"You shall know the truth, and the truth shall make you odd." ~Flannery O'Connor

Thursday, November 14, 2013

"The End of Protestantism" turns out to be...Protestant

When it came out last week, I had intended to write a lengthy rebuttal of Peter Leithart's First Things piece "The End of Protestantism." But if you know much about church history, reading it for yourself makes that unnecessary. For what Leithart is advocating, which he calls "reformational Catholicism," has been around since the 16th century. It's called "Anglicanism"--or more precisely, what used to be called "broad-church Anglicanism." C.S. Lewis would have been quite comfortable with it.
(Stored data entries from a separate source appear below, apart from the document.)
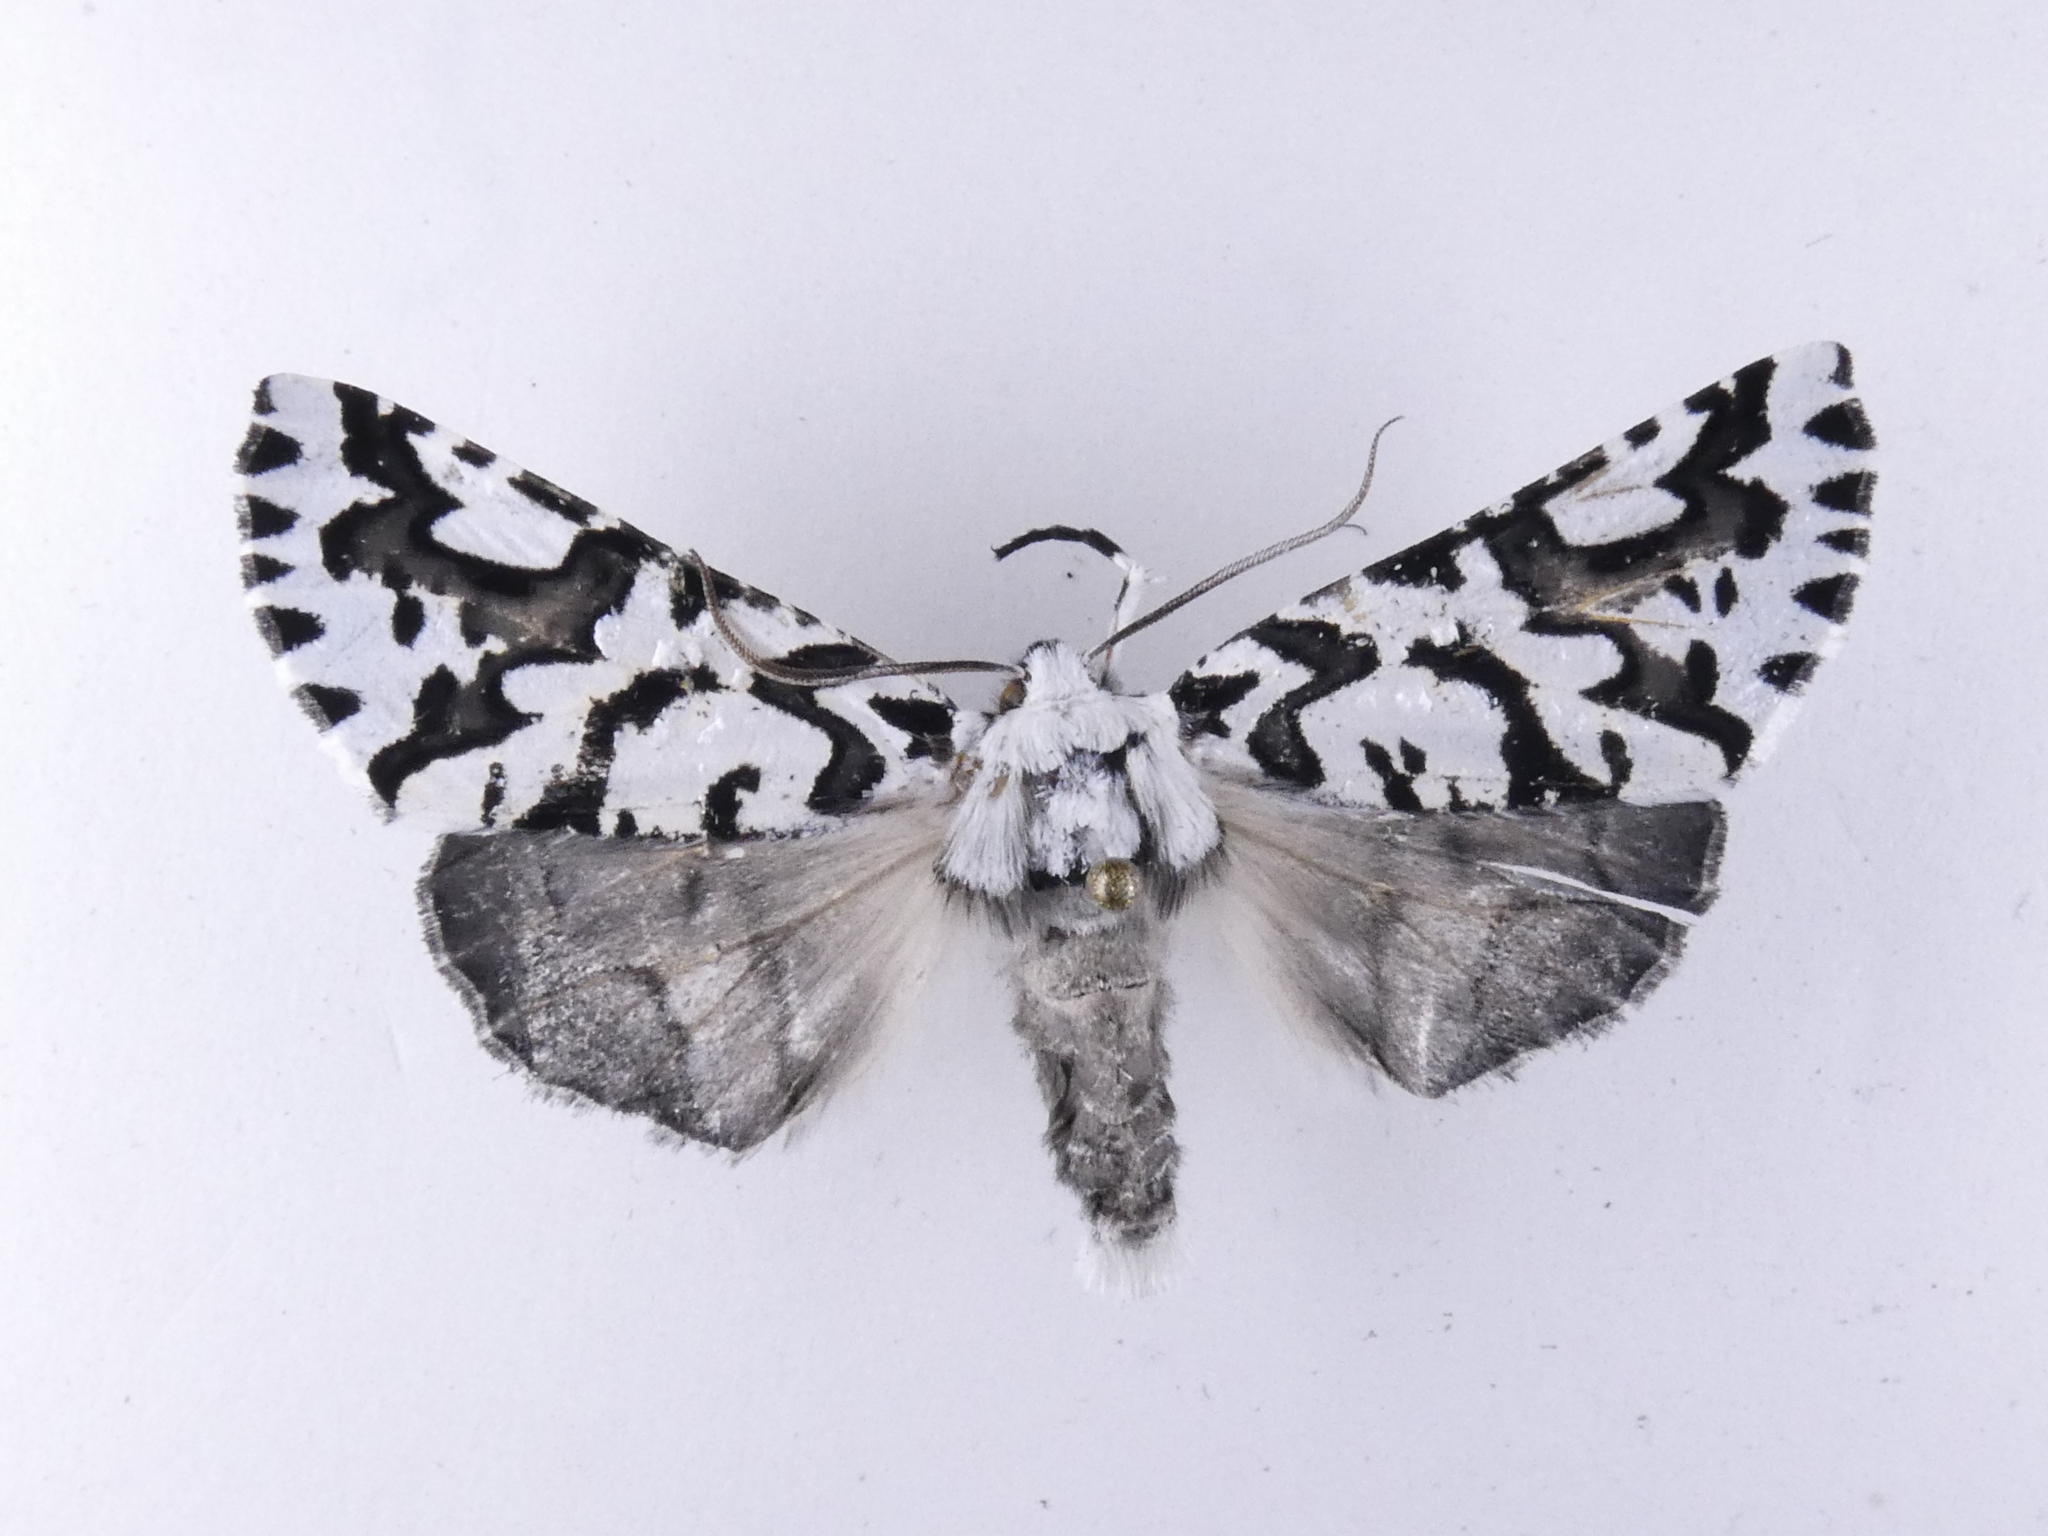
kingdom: Animalia
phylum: Arthropoda
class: Insecta
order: Lepidoptera
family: Geometridae
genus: Declana
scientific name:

Leithart's brand doesn't require England, but it's just the sort of via media of which traditional Anglicans are so uniquely proud.

The thing is, broad-church Anglicanism, whether English or not, is essentially Protestant--as Queen Elizabeth I rightly insisted. Like confessional Lutheranism and Calvinism, to be sure, it considers itself Catholic in the only sense that matters. In that sense of 'Catholic', Roman and Eastern Catholicism do not together constitute the Catholic Church, but are at most branches thereof, if not sects. But the belief that the communion of churches calling itself "the Catholic Church" is not, in fact, the Catholic Church is what makes Anglicanism in all its forms Protestant. Thus the terminus at which Leithart's "end of Protestantism" arrives is--well, Protestant.

It should be evident that all Protestant attempts to transcend the thing that used to be called Protestantism--such as "non-denominational" Christianity, or pentecostalism--end by coming similarly full circle. That is inevitable so long as those making the attempt fail to see that the Church Christ founded perdures as a visible and unitary whole, from which all other self-described "churches" are in varying degrees of schism--even as those degrees mark, inversely, the degrees of "imperfect communion" with the Church Christ founded.